That was his undoing. By so doing, that is, by asking the jury to find a special verdict instead of leaving it to them to give a general verdict of “Guilty” or “Not Guilty”, Baron Huddleston had angered the general public. But what was so wrong that it made the people angry with the judge? It was wrong because the judge took away from a jury their right to give a general verdict of ‘Guilty’ or ‘Not Guilty’.
David Pannick described it in his book Judges, p48:
So anxious was he [Baron Huddleson] to ensure the conviction of the defendants, and so concerned was he to deny the jury an opportunity to acquit them, that he persuaded the jury to adopt the unusual device of entering a ‘special verdict’, stating the facts of the case, concluding that as to whether these facts established the offence of murder ‘the jurors are ignorant’, and leaving it to a Court of the Queen’s Bench
Division to rule on that issue.
Now, I return to Denning’s What Next in the Law, p 50:
The case was argued before Lord Chief Justice Coleridge and four other judges, including Mr Baron Huddleston himself. They all held that the men were guilty of murder and sentenced them to death. Their finding was supported by all the eloquence at the command of Lord Coleridge.
But the eloquence was to no avail. It “did not receive universal acclaim even in Victorian England” said Pannick in his book, above, p 49, “The Daily Telegraph leader writer cynically observed that judges were perhaps not ideally suited to lecture their fellow human beings on acceptable conduct in conditions of extreme deprivation”.
I append below Lord Denning’s comment in his book, above, p 50:
None of that eloquence [of Lord Coleridge] satifies me that the judges were right. I think that Mr Baron Huddleston ought to have left the decision to the jury without directing them that the men were guilty of murder. He should have left it to them to say whether the men were to be excused by the extreme peril in which they were placed. I have no doubt that, left to give a general verdict, a Devon jury would have found the men ‘Not Guilty’.
Subsequently, Dudley and Stephens were reprieved by Queen Victoria. Their death sentence was reduced to six months’ imprisonment instead. The moral of the story is this: if judges are insensitive to the universal acclaim of the general public, then they might provoke an unexpected reaction from the people.
The next story is a clear example of what I have just said, and it involves the great Lord Mansfield who, as all lawyers know, was one of the great judges of the common law. In fact he was reputed to be the father of the commercial law as we understand them today.
Although Lord Mansfield was morally right, he took the wrong step by ignoring the law of the land
For an account of what caused the Gordon Riots see Lord Denning’s What Next in the Law, pp.23,24:
The greatest tragedy that befell Lord Mansfield was in the Gordon Riots of 1780.
- - -
Rewrite the passage on judges and juries starting with "The next story" and going on through "understand them today.", putting "mercantile law" in place of "commercial law".

Stored items
- - -
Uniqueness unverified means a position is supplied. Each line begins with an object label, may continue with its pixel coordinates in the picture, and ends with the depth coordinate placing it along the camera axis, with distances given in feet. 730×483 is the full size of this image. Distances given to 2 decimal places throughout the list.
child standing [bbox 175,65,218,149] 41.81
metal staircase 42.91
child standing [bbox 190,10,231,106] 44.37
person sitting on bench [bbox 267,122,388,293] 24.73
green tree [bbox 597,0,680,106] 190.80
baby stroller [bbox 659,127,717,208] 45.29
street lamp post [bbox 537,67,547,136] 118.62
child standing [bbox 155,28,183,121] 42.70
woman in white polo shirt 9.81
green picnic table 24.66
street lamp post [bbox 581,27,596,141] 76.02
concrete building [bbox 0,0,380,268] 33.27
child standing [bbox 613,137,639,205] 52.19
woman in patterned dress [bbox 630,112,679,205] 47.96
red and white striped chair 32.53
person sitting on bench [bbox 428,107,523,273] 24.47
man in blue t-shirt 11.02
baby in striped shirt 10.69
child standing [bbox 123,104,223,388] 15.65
- - -
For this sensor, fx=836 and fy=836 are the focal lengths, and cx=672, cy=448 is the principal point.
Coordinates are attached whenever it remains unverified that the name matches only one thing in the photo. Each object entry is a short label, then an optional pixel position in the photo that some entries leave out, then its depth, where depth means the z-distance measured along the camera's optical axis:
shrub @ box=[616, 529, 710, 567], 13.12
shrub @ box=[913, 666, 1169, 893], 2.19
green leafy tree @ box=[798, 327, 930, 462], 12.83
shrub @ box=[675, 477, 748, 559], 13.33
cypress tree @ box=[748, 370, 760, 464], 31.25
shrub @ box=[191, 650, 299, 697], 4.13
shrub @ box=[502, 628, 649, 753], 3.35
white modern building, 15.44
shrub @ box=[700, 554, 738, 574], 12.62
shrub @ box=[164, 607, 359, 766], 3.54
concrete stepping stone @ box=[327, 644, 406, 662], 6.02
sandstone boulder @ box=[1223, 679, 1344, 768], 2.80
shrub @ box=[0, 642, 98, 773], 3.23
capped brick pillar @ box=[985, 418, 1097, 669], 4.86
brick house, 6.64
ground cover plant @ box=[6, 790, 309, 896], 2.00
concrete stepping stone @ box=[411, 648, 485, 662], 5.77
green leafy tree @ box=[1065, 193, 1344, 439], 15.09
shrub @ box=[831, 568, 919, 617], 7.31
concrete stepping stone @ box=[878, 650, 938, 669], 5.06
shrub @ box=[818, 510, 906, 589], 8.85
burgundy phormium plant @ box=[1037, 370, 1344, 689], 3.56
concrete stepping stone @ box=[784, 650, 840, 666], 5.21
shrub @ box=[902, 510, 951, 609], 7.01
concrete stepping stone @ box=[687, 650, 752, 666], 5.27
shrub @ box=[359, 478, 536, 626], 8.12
- - -
# YOUR SOLUTION
The next story is a clear example of what I have just said, and it involves the great Lord Mansfield who, as all lawyers know, was one of the great judges of the common law. In fact he was reputed to be the father of the mercantile law as we understand them today.